SECTION 3.08 ISSUANCE. The shares of Wireless Common Stock issued as
consideration hereunder are duly authorized and, upon issuance in accordance
with the terms hereof, shall be validly issued, fully paid and non-assessable,
free from all taxes, liens and charges with respect to the issue thereof, and
shall not be subject to preemptive rights or other similar rights of
stockholders of Wireless.
SECTION 3.09 APPROVAL OF AGREEMENT. The board of directors of Wireless has
authorized the execution and delivery of this Agreement and has approved the
transactions contemplated hereby, and approved the submission of this Agreement
and the transactions contemplated hereby to the stockholders of Wireless for
their approval with the recommendation that the transaction be accepted if it
has been deemed necessary.
SECTION 3.10 WIRELESS SCHEDULES. Wireless has delivered to Company a copy
of all the board of directors' and stockholders' minutes of Wireless approving
this transaction.
SECTION 3.11 TITLE AND RELATED MATTERS.
Wireless has good and marketable title to all of its properties,
inventory, interests in properties, and assets, real and personal, which are
reflected in the most recent balance sheet on Form 10-QSB or acquired after that
date (except properties, interests in properties, and assets sold or otherwise
disposed of since such date in the ordinary course of business). Wireless owns,
free and clear of any liens, mortgages, security interests, claims,
encumbrances, royalty interests, or other restrictions or limitations of any
nature whatsoever ("LIENS"), any and all of its assets.

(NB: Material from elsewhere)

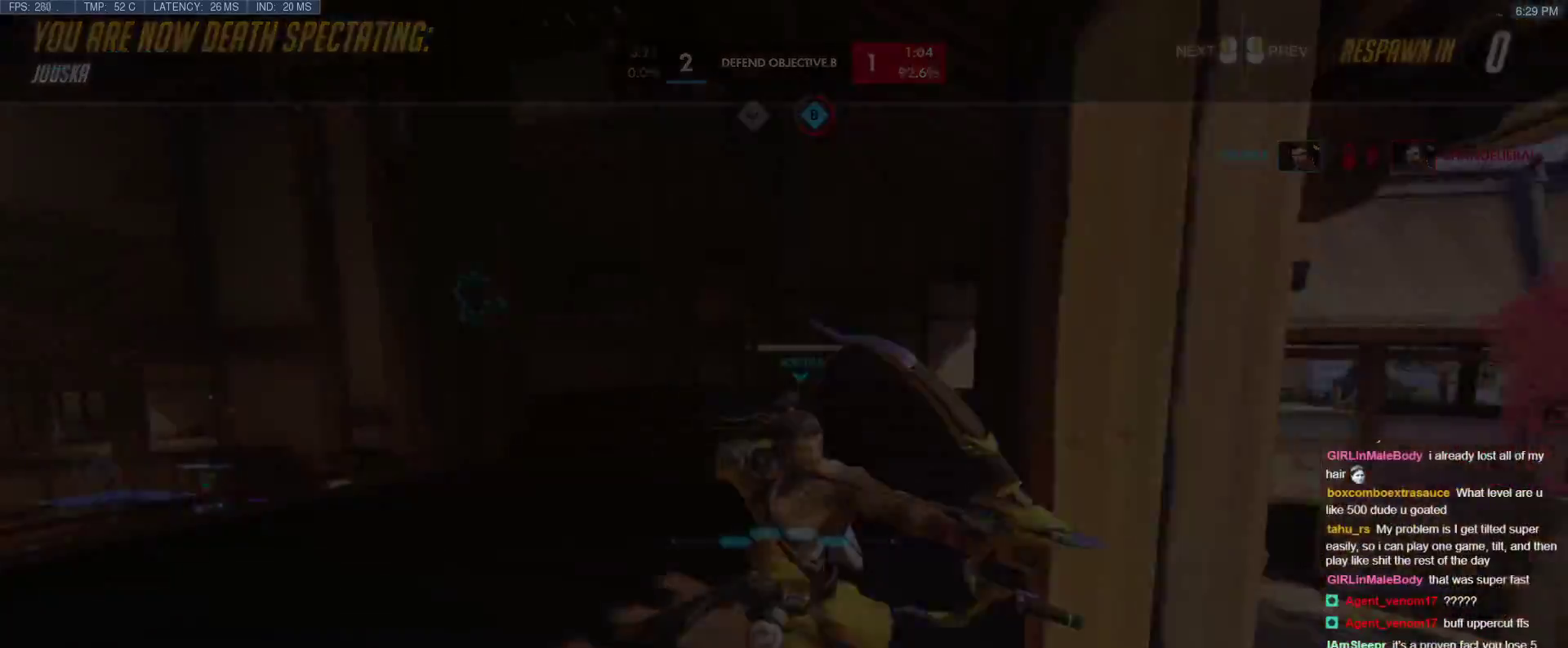
{"keys": ["w"], "events": [[233, "r", "down"], [333, "space", "down"], [383, "r", "up"], [467, "space", "up"]]}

Wireless has not
received any notice of infringement of or conflict with asserted rights of
others with respect to any product, technology, data, trade secrets, know-how,
proprietary techniques, trademarks, service marks, tradenames, or copyrights
which, singly or in the aggregate, if the subject of an unfavorable decision,
ruling, or finding, would have a materially adverse effect on the business,
operations, financial condition, income, or business prospects of Wireless or
any portion of its properties, assets, or rights.

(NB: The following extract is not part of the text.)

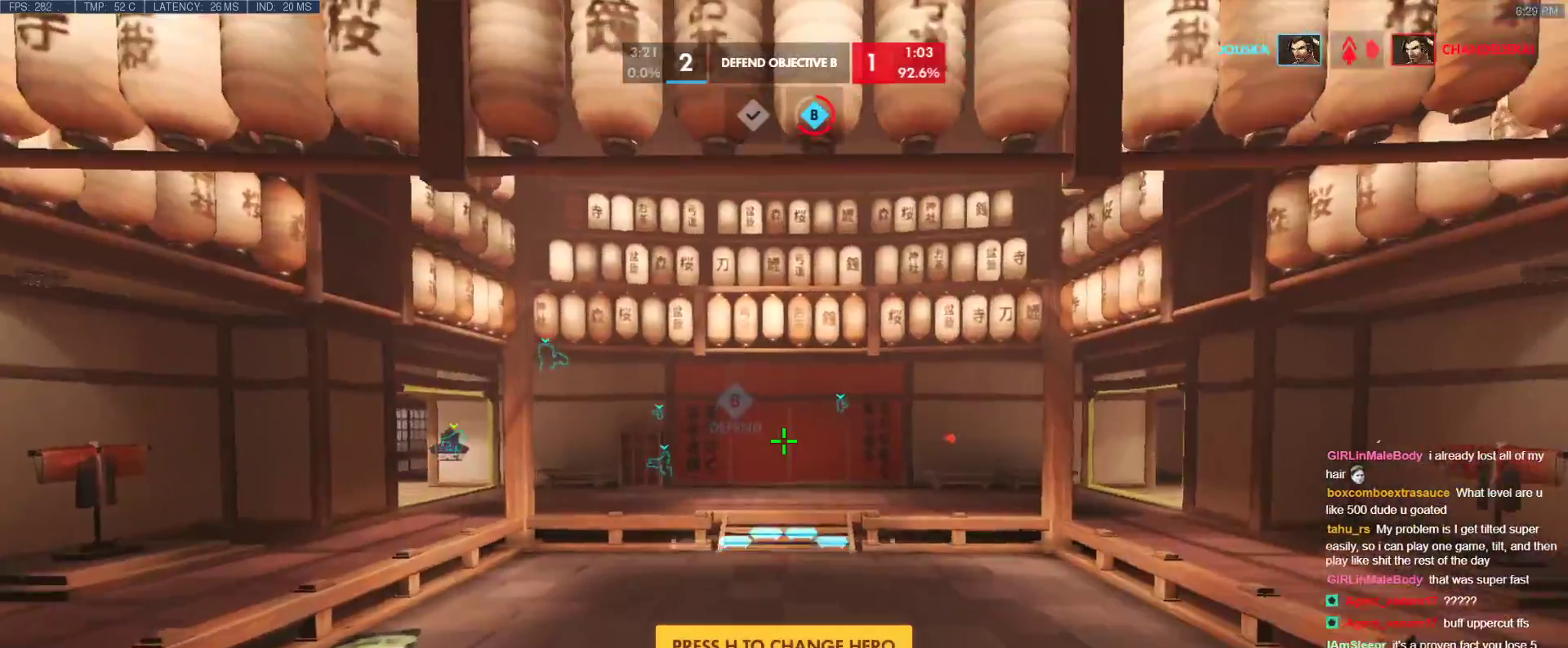
{"keys": ["space", "w"], "events": [[350, "space", "down"]]}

SECTION 3.12 LITIGATION AND PROCEEDINGS. There are no actions, suits,
proceedings, or investigations pending or, to the knowledge of Wireless,
threatened by or against Wireless or affecting Wireless or its properties, at
law or in equity, before any court or other governmental agency or
instrumentality, domestic or foreign, or before any arbitrator that would have a
material adverse effect on its business. Wireless does not have any knowledge of
any default on its part with respect to any judgment, order, writ, injunction,
decree, award, rule, or regulation of any court, arbitrator, or governmental
agency or instrumentality or of any circumstances which, after reasonable
investigation, would result in the discovery of such a default.
SECTION 3.13 CONTRACTS.
(a) There are no material contracts, agreements, franchises, license
agreements, or other commitments to which Wireless is a party or by which it or
any of its assets, products, or properties are bound outside of the ordinary
course of business;
(b) Wireless is not a party to any oral or written (i) contract for
the employment of any officer or employee which is not terminable on 30 days or
less notice; (ii) profit sharing, bonus, deferred compensation, stock option,
severance pay, pension benefit or retirement plan, agreement, or arrangement
covered by Title IV of the Employee Retirement Income Security Act, as amended;
(iii) agreement, contract, or indenture relating to the borrowing of money; (iv)
guaranty of any obligation, other than one on which Wireless is a primary
obligor, for the borrowing of money or otherwise, excluding endorsements made
for collection and other guaranties of obligations, which, in the aggregate do
not exceed more than one year or providing for payments in excess of $50,000 in
the aggregate; (vi) collective bargaining agreement; (vii) agreement with any
present or former officer or partner of Wireless or (viii) contract, agreement,
or other commitment involving payments by it of more than $50,000 in the
aggregate.
SECTION 3.14 MATERIAL CONTRACT DEFAULTS. Wireless is not in default under
the terms of any outstanding contract, agreement, lease, or other commitment
which is material to the business, operations, properties, assets, or condition
of Wireless and there is no event of default in any material respect under any
such contract, agreement, lease, or other commitment in respect of which
Wireless has not taken adequate steps to prevent such a default from occurring.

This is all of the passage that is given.